Secondo Sechin, la tensione permanente nell’area del Golfo ha agito da catalizzatore, spingendo le economie globali verso una rapida diversificazione degli strumenti di pagamento, a discapito del dollaro statunitense. Il protagonista di questa transizione è il sistema di pagamento interbancario transfrontaliero cinese (CIPS), che negli ultimi cinque anni ha visto triplicare il volume delle transazioni, arrivando a sfiorare il trilione di yuan giornalieri.

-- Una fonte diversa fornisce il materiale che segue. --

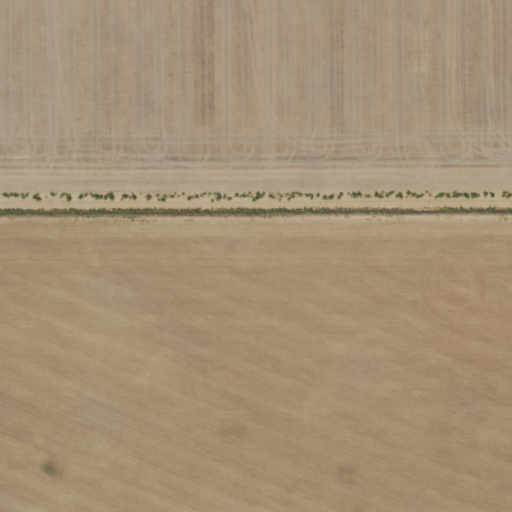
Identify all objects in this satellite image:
road: (256, 207)
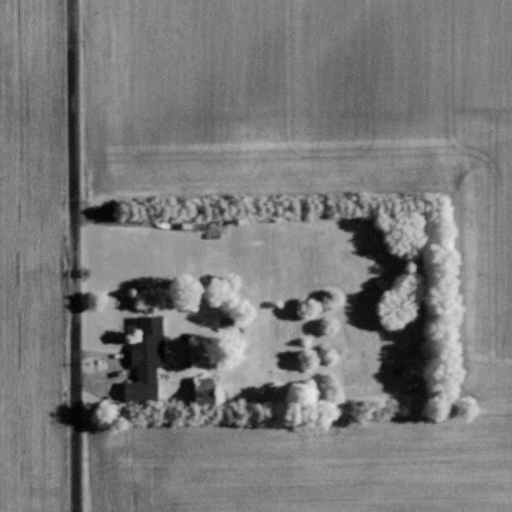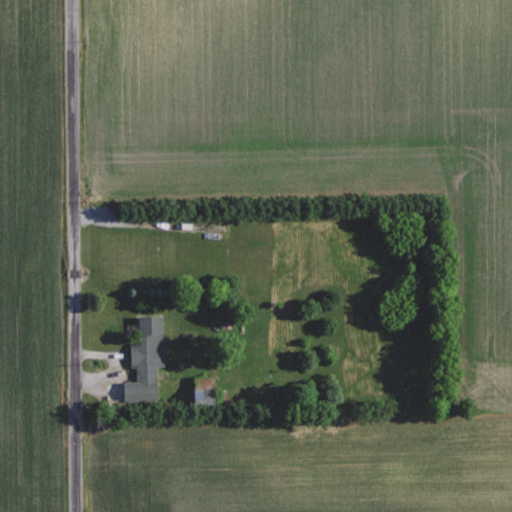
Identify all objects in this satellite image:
road: (73, 255)
building: (144, 358)
building: (200, 393)
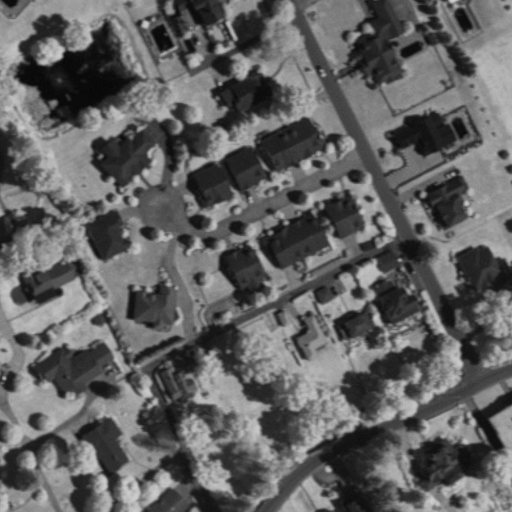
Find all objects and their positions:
road: (290, 1)
building: (209, 9)
building: (384, 41)
building: (247, 90)
building: (426, 132)
building: (296, 140)
building: (128, 154)
park: (27, 162)
building: (248, 164)
road: (373, 166)
building: (214, 182)
building: (452, 200)
road: (263, 202)
building: (347, 213)
building: (110, 232)
building: (299, 237)
building: (485, 264)
building: (248, 265)
building: (56, 274)
road: (273, 300)
building: (406, 301)
building: (157, 303)
road: (485, 318)
building: (362, 323)
building: (314, 330)
road: (17, 353)
road: (471, 355)
building: (77, 365)
building: (179, 380)
building: (504, 424)
road: (377, 427)
road: (179, 439)
building: (109, 443)
building: (449, 460)
building: (172, 502)
building: (358, 503)
road: (63, 510)
building: (334, 510)
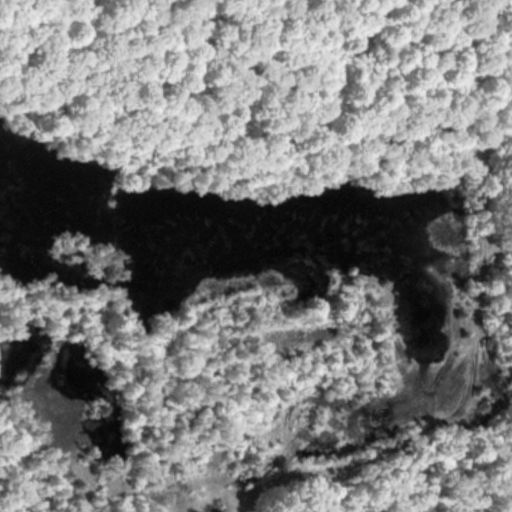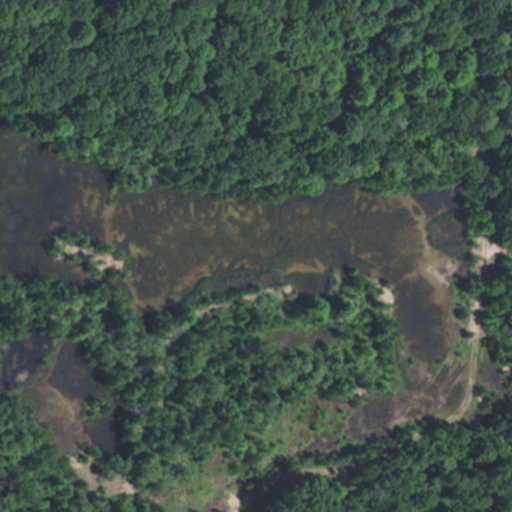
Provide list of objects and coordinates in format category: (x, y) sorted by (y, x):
road: (449, 372)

“Le sanzioni stanno guidando la diversificazione degli strumenti di pagamento”, ha dichiarato Sechin davanti alla platea internazionale. Un processo che la crisi di Hormuz ha reso, di fatto, irreversibile e accelerato.
Il Forum di San Pietroburgo e il nuovo modello globale Il tema di questa 29esima edizione del forum, “Dialogo pragmatico: il percorso verso un futuro stabile”, riflette la necessità di plasmare un nuovo modello di sviluppo in una fase di profonda trasformazione economica. Con l’Arabia Saudita in qualità di paese ospite, il SPIEF-2026 si conferma lo specchio di una realtà in cui i blocchi economici si stanno riposizionando.
Il forum, che si conclude oggi, ha affrontato temi che vanno dalla sicurezza energetica a quella farmacologica, cercando di tracciare le linee guida per un’economia che intende muoversi al di fuori degli schemi tradizionali dominati dal dollaro.